Sementara Jhoni Allen menggugar AHY Cs membayar ganti rugi sebesar Rp 55,8 miliar atas pemecatan sepihak dirinya dari anggota dan kader Partai Demokrat.
Baca juga: Jhoni Allen Gugat AHY Cs Rp 55,8 Miliar, Ini Rincian Potensi Kerugiannya Dipecat dari Demokrat
Baca juga: Partai Demokrat Kubu AHY Sebut Gugatan Jhoni Allen Marbun Prematur dan Tidak Berdasar
Jhoni menyebut Pasal 18 Ayat (4) Kode Etik Partai Demokrat yang dijadikan dasar pemecatannya sebagai pasal otoriter yang cuma memakai pendekatan kekuasaan.

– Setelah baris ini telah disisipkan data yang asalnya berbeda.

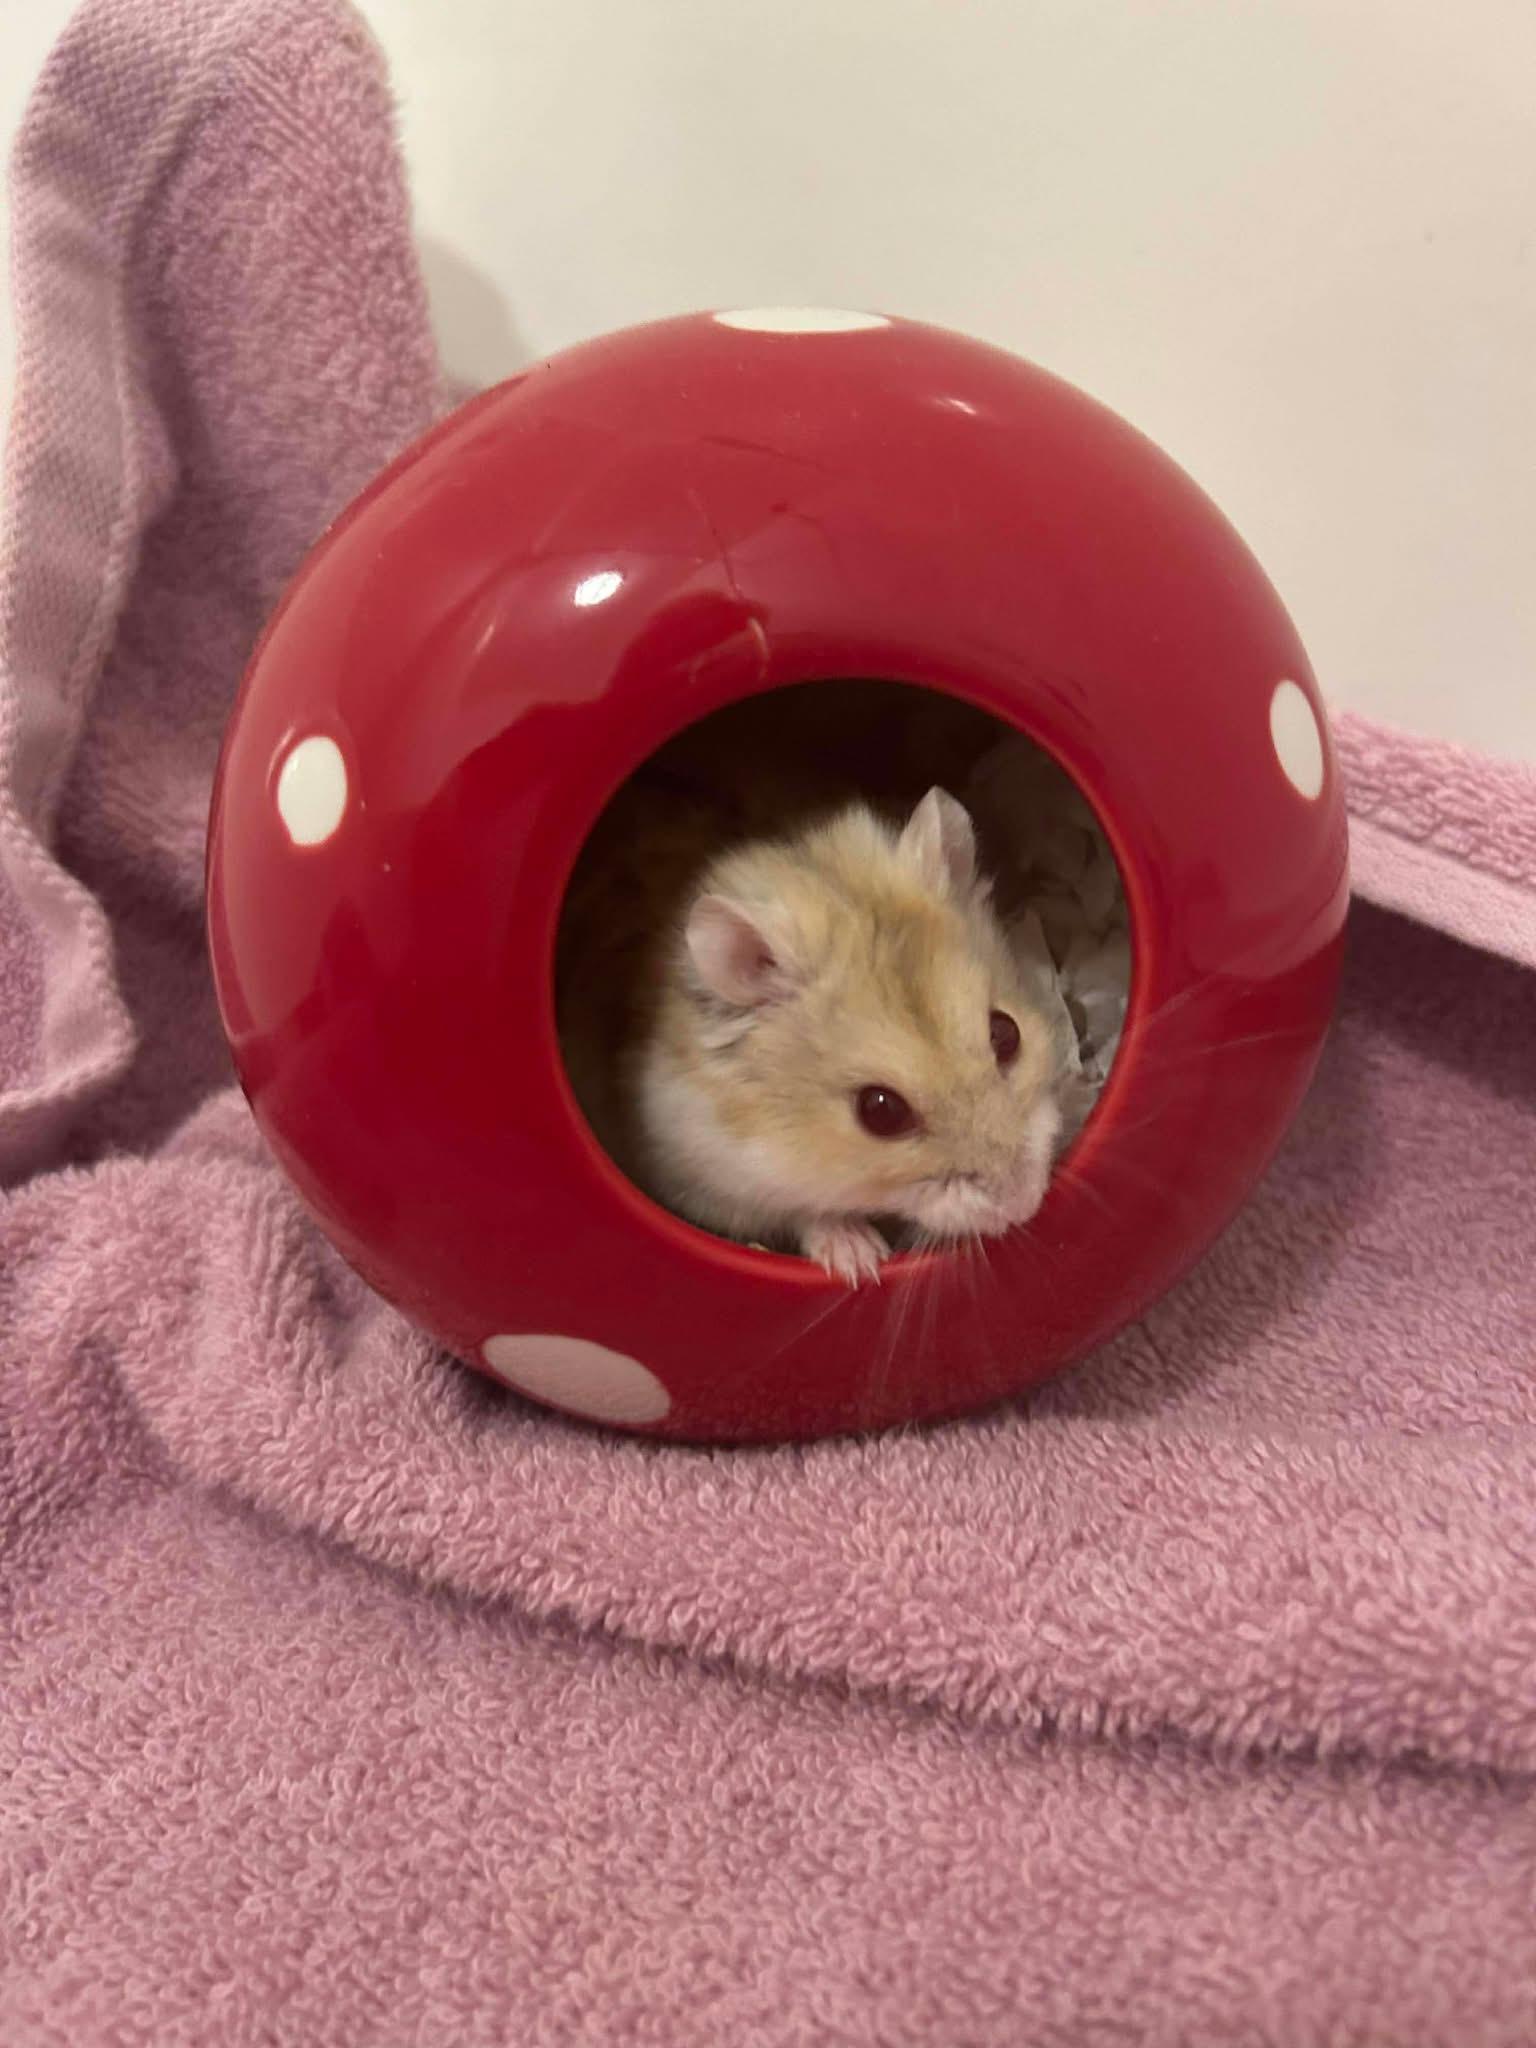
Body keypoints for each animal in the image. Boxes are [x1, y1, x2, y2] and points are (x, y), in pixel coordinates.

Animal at [630, 787, 1066, 1284]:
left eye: (1006, 1033)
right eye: (880, 1111)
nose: (1022, 1205)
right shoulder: (706, 1177)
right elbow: (803, 1210)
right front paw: (862, 1261)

Partai Demokrat disebut mempraktikkan gaya machtstaat atau negara kekuasaan, dan justru mengesampingkan prinsip negara hukum.
Kode Etik Partai Demokrat itu dinilai mengesampingkan hukum positif karena tak membutuhkan klarifikasi untuk memutus pemecatan seseorang yang masih diduga melakukan pelanggaran.
Gaya penyelesaian masalah di tubuh Partai Demokrat dianggap sudah melanggar asas negara hukum dan hak asasi manusia yang diatur dalam Pasal 1 ayat (3), Pasal 28 D ayat (1), dan Pasal 28 I ayat (1) UUD 1945.
Oleh karena produk hukum Partai Demokrat itu sudah mengurangi hak kemerdekaan, pikiran dan hati nurani penggugat, maka Pasal 18 Ayat (4) dinilai mengandung cacat hukum. Sehingga harus dinyatakan batal demi hukum.